- _TEXTO DE LEITURA_
◆ ◆ ◆ ◆ ◆
Raquel Barroso critica “ilusão coletiva” sobre resíduos em Portugal
Raquel Barroso sublinhou que o debate sobre resíduos em Portugal é dominado por uma ilusão coletiva de que o lixo pode simplesmente “desaparecer”. Num artigo publicado pelo Jornal Expresso, intitulado “O país que quer resíduos invisíveis”, a associada sénior da Abreu Advogados afirmou que “o resíduo continua a ser tratado como uma entidade quase metafísica”, ignorando que, mesmo nos sistemas mais avançados de reciclagem e economia circular, existe sempre uma fração final que precisa de destino controlado, normalmente em aterros sanitários.
Raquel Barroso criticou o discurso político e social que demoniza os aterros enquanto simultaneamente exige reciclagem e metas ambientais ambiciosas. “Os aterros sanitários não são lixeiras a céu aberto”, defendeu, esclarecendo que estas infraestruturas são tecnicamente reguladas, necessárias e parte inevitável do sistema.
“Se queremos proteger o ambiente, teremos de abandonar a ficção confortável de que o resíduo desaparece por inércia”, concluiu a advogada, considerando que continuamos longe de outras realidades europeias, nas quais “a gestão de resíduos é tratada como matéria estratégica permanente”.
◆ ◆ ◆ ◆ ◆
- _REGISTOS FORNECIDOS_
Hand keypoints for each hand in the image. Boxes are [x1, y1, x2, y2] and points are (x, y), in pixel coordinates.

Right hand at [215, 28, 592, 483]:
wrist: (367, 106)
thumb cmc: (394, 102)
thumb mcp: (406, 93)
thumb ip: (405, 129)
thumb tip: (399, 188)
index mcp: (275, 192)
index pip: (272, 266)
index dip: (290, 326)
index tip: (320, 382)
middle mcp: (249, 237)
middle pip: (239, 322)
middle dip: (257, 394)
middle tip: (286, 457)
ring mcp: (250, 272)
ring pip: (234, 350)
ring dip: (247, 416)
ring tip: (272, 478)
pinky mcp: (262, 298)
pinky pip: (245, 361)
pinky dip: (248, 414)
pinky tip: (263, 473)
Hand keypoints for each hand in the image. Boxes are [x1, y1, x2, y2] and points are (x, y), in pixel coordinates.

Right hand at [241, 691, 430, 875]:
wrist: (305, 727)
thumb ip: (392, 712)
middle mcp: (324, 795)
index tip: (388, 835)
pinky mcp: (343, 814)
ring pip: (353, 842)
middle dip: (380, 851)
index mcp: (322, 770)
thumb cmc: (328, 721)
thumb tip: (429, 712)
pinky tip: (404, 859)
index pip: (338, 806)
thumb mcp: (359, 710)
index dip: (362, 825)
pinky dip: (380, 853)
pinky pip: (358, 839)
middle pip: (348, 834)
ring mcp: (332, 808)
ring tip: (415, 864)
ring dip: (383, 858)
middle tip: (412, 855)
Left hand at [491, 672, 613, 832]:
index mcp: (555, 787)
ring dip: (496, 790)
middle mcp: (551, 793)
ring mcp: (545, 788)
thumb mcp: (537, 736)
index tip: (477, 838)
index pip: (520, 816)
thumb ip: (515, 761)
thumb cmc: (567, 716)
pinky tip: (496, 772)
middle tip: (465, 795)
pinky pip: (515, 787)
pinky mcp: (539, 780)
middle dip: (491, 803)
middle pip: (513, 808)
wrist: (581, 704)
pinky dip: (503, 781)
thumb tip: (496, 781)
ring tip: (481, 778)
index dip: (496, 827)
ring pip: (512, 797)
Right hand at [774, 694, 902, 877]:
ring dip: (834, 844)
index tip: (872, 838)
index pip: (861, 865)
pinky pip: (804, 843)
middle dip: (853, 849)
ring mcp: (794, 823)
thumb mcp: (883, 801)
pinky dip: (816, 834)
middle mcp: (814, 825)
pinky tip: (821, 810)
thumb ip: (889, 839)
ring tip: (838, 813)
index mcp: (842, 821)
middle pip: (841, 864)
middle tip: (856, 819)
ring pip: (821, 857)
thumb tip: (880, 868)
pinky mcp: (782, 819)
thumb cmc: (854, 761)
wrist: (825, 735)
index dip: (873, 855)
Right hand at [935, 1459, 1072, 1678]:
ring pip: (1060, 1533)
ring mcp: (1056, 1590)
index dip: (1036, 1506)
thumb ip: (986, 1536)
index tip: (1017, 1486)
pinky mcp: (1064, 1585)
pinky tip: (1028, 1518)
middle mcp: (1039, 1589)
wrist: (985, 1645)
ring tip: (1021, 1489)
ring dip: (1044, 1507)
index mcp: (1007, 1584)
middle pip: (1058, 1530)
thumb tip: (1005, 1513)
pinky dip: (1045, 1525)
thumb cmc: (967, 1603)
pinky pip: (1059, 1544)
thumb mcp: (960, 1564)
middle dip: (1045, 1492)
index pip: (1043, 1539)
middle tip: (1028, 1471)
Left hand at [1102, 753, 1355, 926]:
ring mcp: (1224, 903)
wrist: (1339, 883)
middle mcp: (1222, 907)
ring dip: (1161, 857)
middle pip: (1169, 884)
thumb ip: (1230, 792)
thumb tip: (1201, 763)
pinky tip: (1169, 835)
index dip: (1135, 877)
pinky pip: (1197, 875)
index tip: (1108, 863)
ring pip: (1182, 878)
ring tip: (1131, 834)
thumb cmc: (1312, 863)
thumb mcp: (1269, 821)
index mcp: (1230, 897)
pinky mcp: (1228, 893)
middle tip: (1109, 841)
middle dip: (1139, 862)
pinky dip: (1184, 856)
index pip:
◆ ◆ ◆ ◆ ◆
- _TAREFAS A REALIZAR_
1/ Diga se cada afirmação concorda com o texto sobre resíduos, justificando com as palavras exatas do texto: (a) o artigo de Raquel Barroso foi publicado pelo Jornal Expresso; (b) Raquel Barroso considera que os aterros sanitários são lixeiras a céu aberto; (c) Raquel Barroso considera que a gestão de resíduos em Portugal já está ao nível de outras realidades europeias.
2/ Segundo o texto sobre resíduos, que posição ocupa Raquel Barroso?
3/ Transcreva do texto sobre resíduos o trecho que começa em "Raquel Barroso criticou" e termina em "inevitável do sistema.".
Os registos são material à parte, independente do texto sobre resíduos.

- _CONJUNTO DE RESPOSTAS_
1/
(a) Sim: "Num artigo publicado pelo Jornal Expresso"
(b) Não: "Os aterros sanitários não são lixeiras a céu aberto"
(c) Não: "continuamos longe de outras realidades europeias"

2/ É associada sénior da Abreu Advogados.

3/
Raquel Barroso criticou o discurso político e social que demoniza os aterros enquanto simultaneamente exige reciclagem e metas ambientais ambiciosas. “Os aterros sanitários não são lixeiras a céu aberto”, defendeu, esclarecendo que estas infraestruturas são tecnicamente reguladas, necessárias e parte inevitável do sistema.